The next step was to cut off the excess. The best way to do that is with a Dremel rotary tool and a cutoff wheel. Sparks were flying (literally), so common sense and safety precautions were strictly observed.

We cut about 3/4 of the way through and broke the bar off before it went flying. That left the end a bit ragged. A quick touch-up with the Dremel and a grinding wheel bit took care of the problem.

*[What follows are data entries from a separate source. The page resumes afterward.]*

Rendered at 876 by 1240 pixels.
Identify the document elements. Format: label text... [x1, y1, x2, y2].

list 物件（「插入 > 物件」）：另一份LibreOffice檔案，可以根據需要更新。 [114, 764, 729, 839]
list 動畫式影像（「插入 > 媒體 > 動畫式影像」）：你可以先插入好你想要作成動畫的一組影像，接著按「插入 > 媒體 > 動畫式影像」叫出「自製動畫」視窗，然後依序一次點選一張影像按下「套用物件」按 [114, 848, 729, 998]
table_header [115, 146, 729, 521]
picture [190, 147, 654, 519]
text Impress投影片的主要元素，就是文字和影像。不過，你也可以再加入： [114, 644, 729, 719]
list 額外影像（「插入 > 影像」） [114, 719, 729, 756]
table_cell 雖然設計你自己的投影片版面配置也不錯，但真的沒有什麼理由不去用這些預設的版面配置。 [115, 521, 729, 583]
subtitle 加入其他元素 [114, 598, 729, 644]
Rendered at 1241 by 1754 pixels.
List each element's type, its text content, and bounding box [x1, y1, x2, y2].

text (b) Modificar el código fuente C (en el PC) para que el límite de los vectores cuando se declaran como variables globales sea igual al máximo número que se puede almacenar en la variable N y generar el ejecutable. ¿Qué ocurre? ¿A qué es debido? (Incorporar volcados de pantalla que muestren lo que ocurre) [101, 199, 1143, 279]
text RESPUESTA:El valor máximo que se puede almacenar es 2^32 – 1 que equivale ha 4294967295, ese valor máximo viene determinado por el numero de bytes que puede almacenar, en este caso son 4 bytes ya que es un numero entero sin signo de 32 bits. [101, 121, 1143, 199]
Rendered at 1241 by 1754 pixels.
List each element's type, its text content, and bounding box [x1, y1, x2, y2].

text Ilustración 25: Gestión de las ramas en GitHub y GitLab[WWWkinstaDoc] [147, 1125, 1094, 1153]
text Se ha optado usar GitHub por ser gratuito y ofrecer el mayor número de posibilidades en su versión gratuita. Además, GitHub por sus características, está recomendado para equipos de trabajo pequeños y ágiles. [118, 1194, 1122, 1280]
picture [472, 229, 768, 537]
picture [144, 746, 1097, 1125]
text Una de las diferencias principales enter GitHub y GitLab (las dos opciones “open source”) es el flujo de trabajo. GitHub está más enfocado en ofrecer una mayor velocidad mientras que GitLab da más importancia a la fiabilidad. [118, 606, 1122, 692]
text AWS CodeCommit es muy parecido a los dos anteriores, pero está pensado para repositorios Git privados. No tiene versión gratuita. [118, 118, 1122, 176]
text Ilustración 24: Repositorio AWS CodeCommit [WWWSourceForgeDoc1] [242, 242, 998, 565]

We could have cut the stem flush with the surface, but we thought we would leave just enough in case we ever need to try to remove it. The heavy rubber cover should keep the ends from snagging on anything. The 2.5mm hex key in the set is a lot shorter now that we used it to replaced the pins on both levers. We probably should replace that key before we need it for what it’s actually needed for 🙂

Some might want to try this fix using a drill bit instead of a hex key. We would recommend against that. The metal used for drill bits is very hard but brittle and WILL snap when stressed. How do we know? We had already given that a try 🙂 Good quality hex keys are made with metals designed to handle exactly the kind of shear forces in this situation, and will likely perform better than a steel cotter pin. We are hopeful that it will fix the problem once and for all.

NOTE: Some readers have asked how best to store the hardtop when it is off the Boxster. There are two ways: hang itrack it. We chose to hang it on the wall as it was out of the way. The downside with this option is it takes two people to do it. Those with a garage and looking for a one-person solution may want to consider using a hoist.